2. The method as claimed in claim 1, wherein said predetermined information is about one or more of the following: that the imaged object instances (103 a-c) should have the same one or more dimensions in the image (101), that the imaged object instances (103 a-c) should have the same rotation in the image (101), that the imaged object instances (103 a-c) should have a predefined rotation in the image (101) in relation to one or more closest neighboring imaged object instances in the image, that the imaged object instances (103 a-c) should have the same shape in the image (101), that the imaged object instances (103 a-c) should not overlap each other in the image (101), that the imaged object instances (103 a-c) in one or more directions should have no gap between them in the image (101).

3. The method as claimed in claim 1, wherein the matching comprises transformations of the object model instances (105 a-c) that take into account said predetermined information regarding how the imaged object instances (103 a-c) relate to each other in the image (101).

4. The method as claimed in claim 3, wherein said predetermined information that is taken into account by said transformations comprises that the imaged object instances (103 a-c) have the same one or more dimensions in the image (101) and/or have the same rotation in the image (101) and/or have a predefined rotation in the image (101) in relation to one or more closest neighboring imaged object instances in the image (101) and/or have the same shape in the image (101).
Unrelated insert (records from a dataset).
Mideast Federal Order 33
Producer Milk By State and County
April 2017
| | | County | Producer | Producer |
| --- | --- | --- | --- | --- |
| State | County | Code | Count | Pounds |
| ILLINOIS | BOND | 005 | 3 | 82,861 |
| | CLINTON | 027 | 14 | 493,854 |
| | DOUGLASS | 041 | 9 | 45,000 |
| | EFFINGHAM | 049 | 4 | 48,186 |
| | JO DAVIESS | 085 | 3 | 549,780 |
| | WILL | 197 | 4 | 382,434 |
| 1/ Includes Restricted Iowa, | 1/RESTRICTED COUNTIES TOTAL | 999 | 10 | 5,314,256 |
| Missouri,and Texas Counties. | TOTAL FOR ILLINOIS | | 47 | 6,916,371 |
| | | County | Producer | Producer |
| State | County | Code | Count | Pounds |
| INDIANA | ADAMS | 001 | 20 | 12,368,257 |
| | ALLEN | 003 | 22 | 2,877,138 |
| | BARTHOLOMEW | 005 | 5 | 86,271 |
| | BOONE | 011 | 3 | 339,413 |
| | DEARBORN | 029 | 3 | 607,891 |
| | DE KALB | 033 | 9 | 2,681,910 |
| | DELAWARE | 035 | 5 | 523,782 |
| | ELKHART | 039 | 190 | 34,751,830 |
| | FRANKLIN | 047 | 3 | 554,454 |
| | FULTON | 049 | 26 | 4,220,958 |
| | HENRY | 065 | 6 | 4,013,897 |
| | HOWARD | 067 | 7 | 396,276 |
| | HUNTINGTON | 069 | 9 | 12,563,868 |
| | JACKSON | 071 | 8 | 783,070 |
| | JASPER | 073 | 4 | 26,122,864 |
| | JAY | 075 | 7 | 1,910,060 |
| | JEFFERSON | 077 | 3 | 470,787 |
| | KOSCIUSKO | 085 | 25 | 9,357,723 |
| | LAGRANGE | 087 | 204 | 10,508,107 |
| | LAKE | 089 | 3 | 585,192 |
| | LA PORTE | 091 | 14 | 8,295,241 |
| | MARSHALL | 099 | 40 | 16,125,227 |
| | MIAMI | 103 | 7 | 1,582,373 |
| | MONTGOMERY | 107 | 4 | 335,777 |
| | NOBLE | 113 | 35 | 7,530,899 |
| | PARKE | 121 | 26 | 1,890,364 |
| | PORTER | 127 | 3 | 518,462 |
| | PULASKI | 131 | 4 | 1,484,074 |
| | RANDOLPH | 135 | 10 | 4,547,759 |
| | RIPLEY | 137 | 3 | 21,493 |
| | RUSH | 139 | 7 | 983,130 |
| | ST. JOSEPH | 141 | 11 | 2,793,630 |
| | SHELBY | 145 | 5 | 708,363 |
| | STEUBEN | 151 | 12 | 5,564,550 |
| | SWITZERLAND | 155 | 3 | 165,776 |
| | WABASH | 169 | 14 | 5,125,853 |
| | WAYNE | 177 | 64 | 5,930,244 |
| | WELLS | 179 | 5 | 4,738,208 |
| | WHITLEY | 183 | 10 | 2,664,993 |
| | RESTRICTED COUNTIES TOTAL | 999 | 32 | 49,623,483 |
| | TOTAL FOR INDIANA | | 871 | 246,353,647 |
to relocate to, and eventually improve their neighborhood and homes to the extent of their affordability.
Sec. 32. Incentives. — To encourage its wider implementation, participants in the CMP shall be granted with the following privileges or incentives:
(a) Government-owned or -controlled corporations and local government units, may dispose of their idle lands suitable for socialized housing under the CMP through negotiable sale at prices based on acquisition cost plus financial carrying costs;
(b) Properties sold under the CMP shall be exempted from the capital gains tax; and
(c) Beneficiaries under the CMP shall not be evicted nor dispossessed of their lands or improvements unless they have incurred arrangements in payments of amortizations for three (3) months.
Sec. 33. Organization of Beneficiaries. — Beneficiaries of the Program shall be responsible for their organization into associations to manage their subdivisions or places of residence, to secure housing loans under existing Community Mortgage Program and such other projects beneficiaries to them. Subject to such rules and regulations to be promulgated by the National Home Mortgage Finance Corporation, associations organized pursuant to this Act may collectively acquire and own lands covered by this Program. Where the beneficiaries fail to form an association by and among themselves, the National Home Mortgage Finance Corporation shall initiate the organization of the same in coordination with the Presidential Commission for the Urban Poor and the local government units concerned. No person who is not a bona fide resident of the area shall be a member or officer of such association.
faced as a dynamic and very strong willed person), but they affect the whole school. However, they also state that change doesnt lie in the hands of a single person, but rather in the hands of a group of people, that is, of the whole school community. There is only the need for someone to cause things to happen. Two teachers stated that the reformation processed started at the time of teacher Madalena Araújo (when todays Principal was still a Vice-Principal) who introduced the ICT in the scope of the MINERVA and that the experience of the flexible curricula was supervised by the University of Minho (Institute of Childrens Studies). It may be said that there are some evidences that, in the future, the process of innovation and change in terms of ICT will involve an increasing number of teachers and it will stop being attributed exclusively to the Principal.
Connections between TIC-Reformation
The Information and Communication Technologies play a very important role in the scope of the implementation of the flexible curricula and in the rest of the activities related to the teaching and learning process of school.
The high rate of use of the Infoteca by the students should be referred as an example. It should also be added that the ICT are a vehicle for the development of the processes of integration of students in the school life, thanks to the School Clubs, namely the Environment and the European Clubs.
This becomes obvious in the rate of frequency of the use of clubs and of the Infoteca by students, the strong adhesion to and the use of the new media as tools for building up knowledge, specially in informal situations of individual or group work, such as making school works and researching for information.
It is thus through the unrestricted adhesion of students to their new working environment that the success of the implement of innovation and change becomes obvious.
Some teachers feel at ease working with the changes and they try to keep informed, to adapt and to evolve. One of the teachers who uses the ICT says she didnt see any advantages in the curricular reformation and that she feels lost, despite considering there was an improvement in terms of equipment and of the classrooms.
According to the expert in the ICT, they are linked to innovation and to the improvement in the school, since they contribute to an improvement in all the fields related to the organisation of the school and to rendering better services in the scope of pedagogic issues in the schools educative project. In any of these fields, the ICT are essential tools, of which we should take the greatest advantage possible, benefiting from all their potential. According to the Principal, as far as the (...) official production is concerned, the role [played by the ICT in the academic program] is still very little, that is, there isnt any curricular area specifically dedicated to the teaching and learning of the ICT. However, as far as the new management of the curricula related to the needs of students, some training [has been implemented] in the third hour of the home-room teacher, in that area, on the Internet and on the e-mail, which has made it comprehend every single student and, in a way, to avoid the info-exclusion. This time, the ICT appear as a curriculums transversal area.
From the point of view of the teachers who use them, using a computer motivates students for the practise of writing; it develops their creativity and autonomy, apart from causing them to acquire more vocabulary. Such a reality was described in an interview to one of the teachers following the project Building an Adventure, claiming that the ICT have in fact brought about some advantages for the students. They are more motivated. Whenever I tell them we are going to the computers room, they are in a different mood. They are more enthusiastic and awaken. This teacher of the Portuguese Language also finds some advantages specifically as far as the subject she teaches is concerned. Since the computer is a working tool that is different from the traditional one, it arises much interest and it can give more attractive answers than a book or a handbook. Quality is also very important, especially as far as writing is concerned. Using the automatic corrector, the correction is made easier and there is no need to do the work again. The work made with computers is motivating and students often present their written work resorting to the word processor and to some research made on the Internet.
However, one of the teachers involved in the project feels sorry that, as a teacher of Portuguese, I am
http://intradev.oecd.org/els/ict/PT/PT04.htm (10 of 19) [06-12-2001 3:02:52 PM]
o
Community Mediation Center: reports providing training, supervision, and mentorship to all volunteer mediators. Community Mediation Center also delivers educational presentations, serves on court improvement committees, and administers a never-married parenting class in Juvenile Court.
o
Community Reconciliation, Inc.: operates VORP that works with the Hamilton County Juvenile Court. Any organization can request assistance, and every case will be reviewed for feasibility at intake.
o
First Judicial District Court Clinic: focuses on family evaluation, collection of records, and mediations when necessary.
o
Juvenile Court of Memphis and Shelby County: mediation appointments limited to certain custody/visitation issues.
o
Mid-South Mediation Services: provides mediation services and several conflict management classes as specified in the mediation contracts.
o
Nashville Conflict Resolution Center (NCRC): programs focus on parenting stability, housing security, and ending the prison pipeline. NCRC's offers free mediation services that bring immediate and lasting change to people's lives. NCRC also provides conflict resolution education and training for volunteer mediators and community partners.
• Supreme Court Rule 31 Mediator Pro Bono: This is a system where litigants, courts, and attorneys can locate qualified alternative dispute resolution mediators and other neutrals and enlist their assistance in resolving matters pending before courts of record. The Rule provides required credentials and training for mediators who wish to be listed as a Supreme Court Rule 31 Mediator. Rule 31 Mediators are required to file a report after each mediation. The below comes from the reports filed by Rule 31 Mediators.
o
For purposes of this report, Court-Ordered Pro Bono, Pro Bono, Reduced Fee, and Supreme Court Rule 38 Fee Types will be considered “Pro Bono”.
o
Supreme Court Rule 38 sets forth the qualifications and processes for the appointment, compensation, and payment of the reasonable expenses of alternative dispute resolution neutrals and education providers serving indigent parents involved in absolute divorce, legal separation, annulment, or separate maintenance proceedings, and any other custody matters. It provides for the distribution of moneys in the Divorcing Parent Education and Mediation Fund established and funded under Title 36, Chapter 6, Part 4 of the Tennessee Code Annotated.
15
5. The method as claimed in claim 1, wherein the matching comprises minimizing a total cost or maximizing a total score, said total cost or total score comprising a first cost or score, provided by a first function, regarding distance between predefined object model features and corresponding object features identified in the image to be closest to said predefined object model features of respective object model instance (105 a;b;c), wherein said total cost or total score further comprises one or more second costs or scores provided by one or more second functions regarding deviation from how the imaged object instances (103 a-c) relate to each other in the image (101) according to said predetermined information.

6. The method as claimed in claim 1, wherein said matching is a second matching step and said hypothetical transforms of the object model instances (105 a-c) are result from a preceding first matching step that has been performed and resulted in said hypothetical transforms of the object model instances (105 a-c).

7. A device for matching of object model instances (105 a-c) with imaged object instances (103 a-c) in an image (101), said object model instances (105 a-c) being instances of an object model (105) of an object, wherein said matching starts from the object model instances (105 a-c) having hypothetical transforms, respectively, in the image (101) for matching with the imaged object instances (103 a-c), and wherein said matching is based on transforming respective object model instance (105 a;b;c) to more accurately match with respective object instance (103 a;b;c) in the image (101), wherein said one or more devices are configured to:

obtain predetermined information regarding how the imaged object instances (103 a-c) relate to each other in the image (101) in addition to what said object model (105) as such discloses about respective imaged object instance (103 a;b;c) in the image (101); and

perform said matching using said obtained predetermined information.

8. A non-transitory computer program (403) comprising instructions that when executed by one or more processors (404) causes one or more devices (400) as claimed in claim 7 to perform the method according to claim 1.

9. A carrier comprising the non-transitory computer program (403) according to claim 8, wherein the carrier is one of an electronic signal, optical signal, radio signal or computer readable storage medium (501).